An Analysis of Attack Vectors Against FIDO2 Authentication

TL;DR

This paper analyzes the security of FIDO2 passkeys, identifying attack vectors and demonstrating that while they are largely phishing-resistant, certain sophisticated attacks are possible with significant effort.

Contribution

It presents new attack methods against FIDO2 passkeys and evaluates their effectiveness, providing insights into their security robustness.

Findings

Successful attacks require substantial effort and resources.
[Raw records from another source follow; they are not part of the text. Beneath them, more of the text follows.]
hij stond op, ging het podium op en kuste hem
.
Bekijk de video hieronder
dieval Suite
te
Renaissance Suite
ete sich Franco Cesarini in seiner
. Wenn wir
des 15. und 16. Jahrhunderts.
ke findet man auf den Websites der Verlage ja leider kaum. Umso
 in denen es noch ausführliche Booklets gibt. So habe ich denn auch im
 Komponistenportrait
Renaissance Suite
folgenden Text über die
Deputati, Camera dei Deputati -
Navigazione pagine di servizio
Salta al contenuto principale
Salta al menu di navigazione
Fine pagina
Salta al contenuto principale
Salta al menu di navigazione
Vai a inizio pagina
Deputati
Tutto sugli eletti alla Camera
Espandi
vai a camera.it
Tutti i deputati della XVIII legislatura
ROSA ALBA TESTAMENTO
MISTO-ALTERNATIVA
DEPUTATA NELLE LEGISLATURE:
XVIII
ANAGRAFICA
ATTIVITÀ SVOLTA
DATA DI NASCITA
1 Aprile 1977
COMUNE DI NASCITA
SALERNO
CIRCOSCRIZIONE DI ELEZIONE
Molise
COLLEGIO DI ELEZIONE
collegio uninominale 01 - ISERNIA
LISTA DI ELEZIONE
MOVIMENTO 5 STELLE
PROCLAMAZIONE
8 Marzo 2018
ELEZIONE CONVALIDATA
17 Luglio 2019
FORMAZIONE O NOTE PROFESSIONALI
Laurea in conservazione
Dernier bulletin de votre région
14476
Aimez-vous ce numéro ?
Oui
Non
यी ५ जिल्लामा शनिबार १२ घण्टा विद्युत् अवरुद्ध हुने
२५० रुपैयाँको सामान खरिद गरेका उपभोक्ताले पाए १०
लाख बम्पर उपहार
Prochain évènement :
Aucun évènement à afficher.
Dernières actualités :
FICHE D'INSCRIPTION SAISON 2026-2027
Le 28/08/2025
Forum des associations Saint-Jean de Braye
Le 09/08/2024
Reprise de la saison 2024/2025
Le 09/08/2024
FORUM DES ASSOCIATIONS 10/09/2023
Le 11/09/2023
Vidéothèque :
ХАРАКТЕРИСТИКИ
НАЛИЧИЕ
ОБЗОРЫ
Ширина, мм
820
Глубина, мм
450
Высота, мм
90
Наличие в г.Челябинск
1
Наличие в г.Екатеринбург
Passkeys significantly raise the bar against phishing compared to passwords.

Two new attack approaches are implemented and tested.

Abstract

Phishing attacks remain one of the most prevalent threats to online security, with the Anti-Phishing Working Group reporting over 890,000 attacks in Q3 2025 alone. Traditional password-based authentication is particularly vulnerable to such attacks, prompting the development of more secure alternatives. This paper examines passkeys, also known as FIDO2, which claim to provide phishing-resistant authentication through asymmetric cryptography. In this approach, a private key is stored on a user's device, the authenticator, while the server stores the corresponding public key. During authentication, the server generates a challenge that the user signs with the private key; the server then verifies the signature and establishes a session. We present passkey workflows and review state-of-the-art attack vectors from related work alongside newly identified approaches. Two attacks are implemented and evaluated: the Infected Authenticator attack, which generates attacker-known keys on a corrupted authenticator, and the Authenticator Deception attack, which spoofs a target website by modifying the browser's certificate authority store, installing a valid certificate, and intercepting user traffic. An attacker relays a legitimate challenge from the real server to a user, who signs it, allowing the attacker to authenticate as the victim. Our results demonstrate that successful attacks on passkeys require substantial effort and resources. The claim that passkeys are phishing-resistant largely holds true, significantly raising the bar compared to traditional password-based authentication.